The U.S. Supreme Court is deliberating a gerrymandering case out of Wisconsin and it could have an impact on Congressional redistricting nationwide. How it could impact Arkansas is unclear, according to the Arkansas Secretary of State’s Office.
At issue is the Wisconsin State Assembly’s redistricting map drawn in 2010 after Republicans swept into power inside the state’s legislature. It’s common practice for the party in power to draw favorable districts when the redistricting occurs. Courts have ruled for years that partisanship in drawing the maps for state legislative and congressional seats is the prerogative of the voters, and part of the political process.
But some legal scholars believe the practice has deteriorated to the point that voters constitutional rights are being violated, and the one-person, one-vote principal is under attack. Essentially, they argue, the lines could be a violation of the Constitution’s Equal Protection’s clause.
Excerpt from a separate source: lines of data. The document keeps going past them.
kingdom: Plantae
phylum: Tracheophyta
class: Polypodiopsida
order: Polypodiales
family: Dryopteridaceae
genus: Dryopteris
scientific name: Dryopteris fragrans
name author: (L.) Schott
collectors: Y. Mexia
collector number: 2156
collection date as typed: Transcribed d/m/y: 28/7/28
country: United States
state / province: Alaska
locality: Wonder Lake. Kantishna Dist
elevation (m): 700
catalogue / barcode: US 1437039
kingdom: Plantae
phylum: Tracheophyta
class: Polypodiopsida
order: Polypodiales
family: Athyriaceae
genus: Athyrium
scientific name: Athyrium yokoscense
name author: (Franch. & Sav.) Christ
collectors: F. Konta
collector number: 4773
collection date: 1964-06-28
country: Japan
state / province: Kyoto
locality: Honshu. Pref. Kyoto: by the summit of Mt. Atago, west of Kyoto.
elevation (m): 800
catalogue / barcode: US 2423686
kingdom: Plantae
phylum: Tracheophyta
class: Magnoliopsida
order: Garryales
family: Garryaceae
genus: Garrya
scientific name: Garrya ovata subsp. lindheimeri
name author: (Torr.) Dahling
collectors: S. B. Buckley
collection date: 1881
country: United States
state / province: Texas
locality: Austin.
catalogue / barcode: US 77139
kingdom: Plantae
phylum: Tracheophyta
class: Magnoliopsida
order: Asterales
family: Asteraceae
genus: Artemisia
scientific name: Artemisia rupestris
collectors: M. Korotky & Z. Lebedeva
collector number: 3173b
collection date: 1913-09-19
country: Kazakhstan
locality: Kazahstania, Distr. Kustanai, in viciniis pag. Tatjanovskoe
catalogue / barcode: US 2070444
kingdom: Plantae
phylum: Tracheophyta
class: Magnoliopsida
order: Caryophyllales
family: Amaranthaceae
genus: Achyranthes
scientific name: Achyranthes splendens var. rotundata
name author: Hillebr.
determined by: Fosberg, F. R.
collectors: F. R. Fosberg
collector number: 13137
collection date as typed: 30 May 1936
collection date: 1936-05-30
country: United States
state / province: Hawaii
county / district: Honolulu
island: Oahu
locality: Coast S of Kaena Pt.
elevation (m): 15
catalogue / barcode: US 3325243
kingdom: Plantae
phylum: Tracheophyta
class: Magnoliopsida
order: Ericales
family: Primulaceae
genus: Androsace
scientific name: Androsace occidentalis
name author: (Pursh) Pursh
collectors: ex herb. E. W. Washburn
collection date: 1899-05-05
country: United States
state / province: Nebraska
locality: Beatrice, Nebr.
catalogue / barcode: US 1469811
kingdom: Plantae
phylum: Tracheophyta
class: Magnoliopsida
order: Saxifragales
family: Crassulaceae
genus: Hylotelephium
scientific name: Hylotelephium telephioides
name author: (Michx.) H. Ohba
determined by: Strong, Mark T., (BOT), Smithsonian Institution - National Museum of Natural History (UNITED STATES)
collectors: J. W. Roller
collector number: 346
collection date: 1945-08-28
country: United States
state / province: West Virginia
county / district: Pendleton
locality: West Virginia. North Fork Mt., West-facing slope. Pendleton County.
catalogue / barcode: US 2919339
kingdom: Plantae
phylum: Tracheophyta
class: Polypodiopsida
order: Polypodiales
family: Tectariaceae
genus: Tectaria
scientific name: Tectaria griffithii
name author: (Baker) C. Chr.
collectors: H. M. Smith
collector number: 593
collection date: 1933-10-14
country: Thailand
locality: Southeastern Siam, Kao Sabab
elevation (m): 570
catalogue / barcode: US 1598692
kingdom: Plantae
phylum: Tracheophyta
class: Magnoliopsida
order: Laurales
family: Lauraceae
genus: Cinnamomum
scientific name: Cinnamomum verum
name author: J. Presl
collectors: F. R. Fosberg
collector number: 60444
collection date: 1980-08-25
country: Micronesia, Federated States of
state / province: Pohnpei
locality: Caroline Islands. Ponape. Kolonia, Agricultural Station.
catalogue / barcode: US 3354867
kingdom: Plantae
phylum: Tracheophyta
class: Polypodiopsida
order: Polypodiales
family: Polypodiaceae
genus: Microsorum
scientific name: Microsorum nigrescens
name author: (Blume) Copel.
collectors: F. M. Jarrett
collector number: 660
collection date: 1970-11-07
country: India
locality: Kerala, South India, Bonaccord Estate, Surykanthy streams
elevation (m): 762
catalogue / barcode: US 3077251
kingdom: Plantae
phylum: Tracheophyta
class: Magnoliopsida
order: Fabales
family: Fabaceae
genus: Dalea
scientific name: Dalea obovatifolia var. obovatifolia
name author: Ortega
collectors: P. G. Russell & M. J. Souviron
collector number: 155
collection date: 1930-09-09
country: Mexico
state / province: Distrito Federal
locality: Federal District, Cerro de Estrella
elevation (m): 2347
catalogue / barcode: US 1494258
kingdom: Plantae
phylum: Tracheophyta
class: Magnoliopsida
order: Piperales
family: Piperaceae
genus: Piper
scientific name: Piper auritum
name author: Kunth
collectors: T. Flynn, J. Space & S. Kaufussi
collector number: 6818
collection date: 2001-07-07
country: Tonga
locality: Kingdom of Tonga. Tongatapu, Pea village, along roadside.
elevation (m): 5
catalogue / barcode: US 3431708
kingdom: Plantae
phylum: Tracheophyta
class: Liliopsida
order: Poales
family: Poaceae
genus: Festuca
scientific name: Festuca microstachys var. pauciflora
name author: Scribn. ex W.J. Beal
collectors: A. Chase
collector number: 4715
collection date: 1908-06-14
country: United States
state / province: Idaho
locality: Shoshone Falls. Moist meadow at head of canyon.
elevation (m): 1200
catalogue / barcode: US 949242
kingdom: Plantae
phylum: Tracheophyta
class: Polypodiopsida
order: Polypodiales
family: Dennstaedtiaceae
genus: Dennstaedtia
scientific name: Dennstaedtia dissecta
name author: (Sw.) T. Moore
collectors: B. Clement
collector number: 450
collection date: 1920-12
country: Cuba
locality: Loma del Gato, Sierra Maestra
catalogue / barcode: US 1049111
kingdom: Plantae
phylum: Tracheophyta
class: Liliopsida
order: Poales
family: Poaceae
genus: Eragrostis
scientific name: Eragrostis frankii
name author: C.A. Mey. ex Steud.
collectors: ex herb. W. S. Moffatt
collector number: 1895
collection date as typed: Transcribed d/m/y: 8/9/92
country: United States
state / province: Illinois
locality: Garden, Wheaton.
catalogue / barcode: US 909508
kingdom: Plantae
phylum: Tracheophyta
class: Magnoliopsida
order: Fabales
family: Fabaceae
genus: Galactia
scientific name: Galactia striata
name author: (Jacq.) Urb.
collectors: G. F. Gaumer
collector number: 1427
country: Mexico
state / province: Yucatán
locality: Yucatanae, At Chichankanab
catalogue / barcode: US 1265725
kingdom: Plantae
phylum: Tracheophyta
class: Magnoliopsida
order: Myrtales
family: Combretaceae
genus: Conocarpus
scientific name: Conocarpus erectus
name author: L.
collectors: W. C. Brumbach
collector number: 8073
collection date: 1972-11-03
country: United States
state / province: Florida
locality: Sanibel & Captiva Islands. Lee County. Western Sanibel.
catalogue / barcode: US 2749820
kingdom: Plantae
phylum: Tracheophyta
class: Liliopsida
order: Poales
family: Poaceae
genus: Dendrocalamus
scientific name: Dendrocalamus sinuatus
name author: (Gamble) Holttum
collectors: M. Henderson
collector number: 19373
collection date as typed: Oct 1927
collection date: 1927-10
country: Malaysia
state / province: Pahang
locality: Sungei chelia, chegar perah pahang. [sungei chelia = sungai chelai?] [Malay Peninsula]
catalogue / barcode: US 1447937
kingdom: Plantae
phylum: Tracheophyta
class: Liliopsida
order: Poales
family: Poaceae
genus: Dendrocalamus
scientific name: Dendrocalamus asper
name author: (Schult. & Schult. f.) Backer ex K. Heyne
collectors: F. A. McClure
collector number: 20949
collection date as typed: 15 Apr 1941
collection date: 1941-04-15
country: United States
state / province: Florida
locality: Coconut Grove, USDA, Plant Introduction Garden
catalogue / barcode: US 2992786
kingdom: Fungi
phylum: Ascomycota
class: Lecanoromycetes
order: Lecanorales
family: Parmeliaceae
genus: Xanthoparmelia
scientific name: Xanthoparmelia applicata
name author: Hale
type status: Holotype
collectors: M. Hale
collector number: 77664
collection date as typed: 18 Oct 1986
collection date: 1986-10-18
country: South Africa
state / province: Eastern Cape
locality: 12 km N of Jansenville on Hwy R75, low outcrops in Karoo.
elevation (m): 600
Justices have already heard arguments made in Gill v. Whitford last week. In 2010, Wisconsin Republican lawmakers used voting and computer models to determine the best ways to redraw districts that would insulate GOP candidates from defeat. During the 2012 election, Democrats cast more than 51% of votes in the state, and former Democratic President Barack Obama carried the state in the Electoral College. But Republicans took 60 of the 99 state legislative seats in the state, and in elections since that Republican majority has continued to grow.
While many of the 20 or so states that could be impacted as a result of the ruling are controlled by Republicans, some Democrat leaning states such as Maryland also could be impacted. If the court rules the gerrymandered Wisconsin election map violates the constitution, it could open the door for possible legal challenges to the way some congressional districts have been drawn, according to legal experts. There are dramatic examples in some states such as Maryland, Pennsylvania, Michigan, and others were districts’ geographic lines have been extremely distorted to give one party or the other an advantage.
At least 28 states allow their legislatures draw districts, and other states use independent commissions. In Arkansas, the lines are drawn by a Board of Apportionment made up of the governor, state attorney general, and the secretary of state. Gov. Mike Beebe and Arkansas Attorney General Dustin McDaniel, both Democrats, were on the board in 2011 when existing lines were drawn. The Arkansas General Assembly draws the congressional lines.
Arkansas Secretary of State spokesman Chris Powell told Talk Business & Politics the department’s legal team is monitoring the case before the Supreme Court. Redistricting will occur in 2021, and a new secretary of state will have been elected by then, he said.
“It remains to be seen what effect this case will have in Arkansas as the case has just recently been heard by the court … at this point, we could not speculate as to how the court will rule and what would or would not change about the process in Arkansas,” Powell said.
U.S. Sen. John McCain, R-Ariz., and U.S. Sen. Sheldon Whitehouse, D-R.I., implored the court to stop the gerrymandering. The senators released a joint statement hoping for decisive action by the country’s highest court.
“The American people do not like gerrymandering. It leaves them feeling powerless and discouraged; that their votes are wasted and voices silenced. They see it rigging our political system to favor special interests.
“We see the same from our vantage point. American democracy ought to reflect the will of the people. Elections ought to belong to the people. Increasingly uncompetitive and unrepresentative districts have a corrosive effect on the American democratic process. Partisan gerrymandering distorts statewide votes, dilutes the effect of votes based on political affiliation, and leads to the election of congressional and state legislative delegations that do not represent the will of the voters. Districts become safe because they are drawn to be politically uniform, and in such districts, an incumbent’s biggest threat is often a primary challenge from a more extreme member of his or her own party. This threat makes legislators reluctant to work across the aisle and support bipartisan legislation, and worsens the hyper-partisanship that paralyzes governance and weakens public trust in democratic institutions.
“The court can clean up a cause of America’s crisis in confidence in our democracy, protect our elections from wildly partisan ‘bulk’ gerrymandering, and return control of our elections to the people. We hope the court will.”